# <span style="color:green; text-align:center;display:block;">Decision Tree</span>

- A Decision Tree is a supervised machine learning algorithm used for both classification and regression tasks. 
- It works by splitting the data into different subsets based on the most significant features (decisions), forming a tree structure.
-  At each node, the algorithm asks a yes/no question, and branches are formed based on the answer.

## Structure of a Decision Tree
1. <b>Root Node:</b> Represents the entire dataset and the initial decision to be made.
2. <b>Internal Nodes:</b> Represent decisions or tests on attributes. Each internal node has one or more branches.
3. <b>Branches:</b> Represent the outcome of a decision or test, leading to another node.
4. <b>Leaf Nodes:</b> Represent the final decision or prediction. No further splits occur at these nodes.

### Metrics for Splitting in Decision Trees

When constructing decision trees, different metrics are used to determine the best way to split the dataset at each node. Here are the most common splitting criteria:

### 1. **Gini Impurity**
   - **Used in:** Classification tasks (e.g., CART - Classification and Regression Trees)
   - **Definition:** Measures the likelihood of incorrectly classifying a randomly chosen element if it was randomly labeled according to the distribution of labels in the subset.
   - **Formula:**
     \[
     Gini = 1 - \sum_{i=1}^{n} p_i^2
     \]
     Where \( p_i \) is the proportion of samples of class \( i \) in the subset.
   - **Goal:** Minimize Gini impurity at each split.
   - **Range:** 0 (pure) to 0.5 (impure).

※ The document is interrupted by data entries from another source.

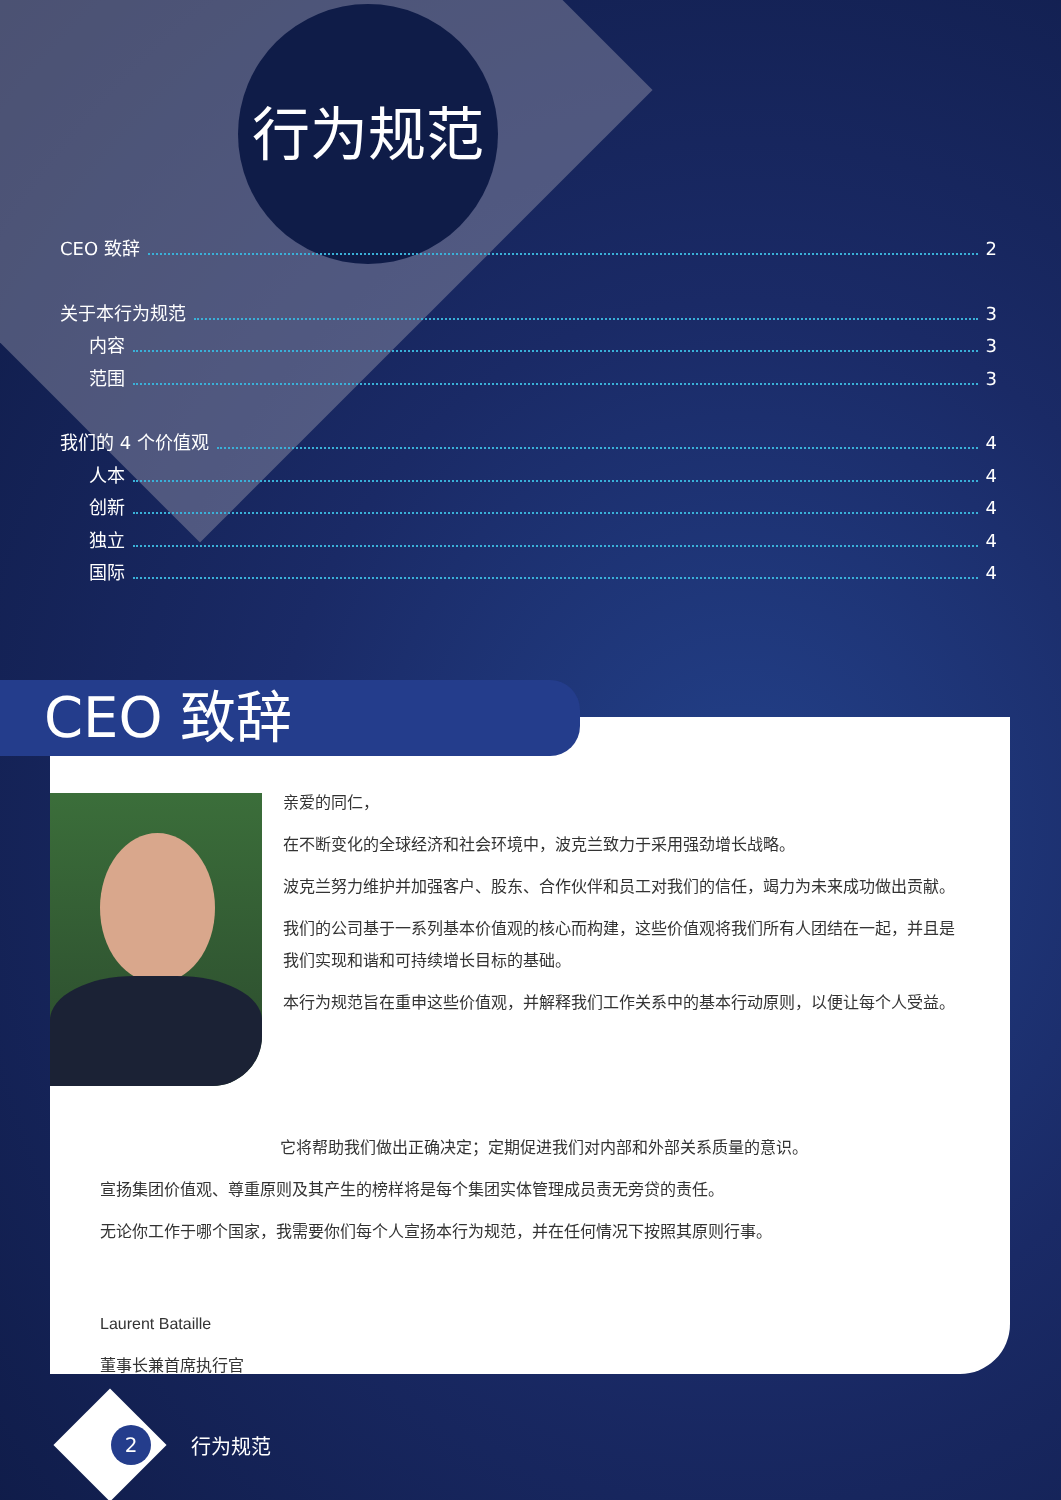行为规范
CEO 致辞 2
关于本行为规范 3
内容 3
范围 3
我们的 4 个价值观 4
人本 4
创新 4
独立 4
国际 4
亲爱的同仁，
在不断变化的全球经济和社会环境中，波克兰致力于采用强劲增长战略。
波克兰努力维护并加强客户、股东、合作伙伴和员工对我们的信任，竭力为未来成功做出贡献。
我们的公司基于一系列基本价值观的核心而构建，这些价值观将我们所有人团结在一起，并且是我们实现和谐和可持续增长目标的基础。
本行为规范旨在重申这些价值观，并解释我们工作关系中的基本行动原则，以便让每个人受益。
它将帮助我们做出正确决定；定期促进我们对内部和外部关系质量的意识。
宣扬集团价值观、尊重原则及其产生的榜样将是每个集团实体管理成员责无旁贷的责任。
无论你工作于哪个国家，我需要你们每个人宣扬本行为规范，并在任何情况下按照其原则行事。
Laurent Bataille
董事长兼首席执行官
CEO 致辞
2
行为规范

### 2. **Entropy (Information Gain)**
   - **Used in:** Classification tasks (e.g., ID3, C4.5)
   - **Definition:** A measure of the randomness or disorder in the data. Entropy is used to calculate **information gain**, which is the reduction in entropy after a split.
   - **Formula:**
     \[
     Entropy = -\sum_{i=1}^{n} p_i \log_2(p_i)
     \]
     Where \( p_i \) is the proportion of samples of class \( i \) in the subset.
   - **Information Gain:**
     \[
     Information\ Gain = Entropy(parent) - \sum \left(\frac{n_k}{n}\right) Entropy(k)
     \]
   - **Goal:** Maximize information gain (reduce entropy).
   - **Range:** 0 (pure) to log(n) (impure).

### 3. **Variance Reduction (Mean Squared Error)**
   - **Used in:** Regression tasks
   - **Definition:** The variance reduction metric is used to minimize the variance of the target variable in each split.
   - **Formula:**
     \[
     Variance = \frac{1}{n} \sum_{i=1}^{n} (y_i - \mu)^2
     \]
     Where \( y_i \) is the actual target value, and \( \mu \) is the mean of the target values.
   - **Goal:** Minimize the variance of the target values within the child nodes.

### 4. **Mean Absolute Error (MAE)**
   - **Used in:** Regression tasks
   - **Definition:** MAE measures the average of the absolute differences between predicted values and actual values.
   - **Formula:**
     \[
     MAE = \frac{1}{n} \sum_{i=1}^{n} |y_i - \hat{y_i}|
     \]
     Where \( y_i \) is the actual value and \( \hat{y_i} \) is the predicted value.
   - **Goal:** Minimize the absolute difference between predictions and actual values.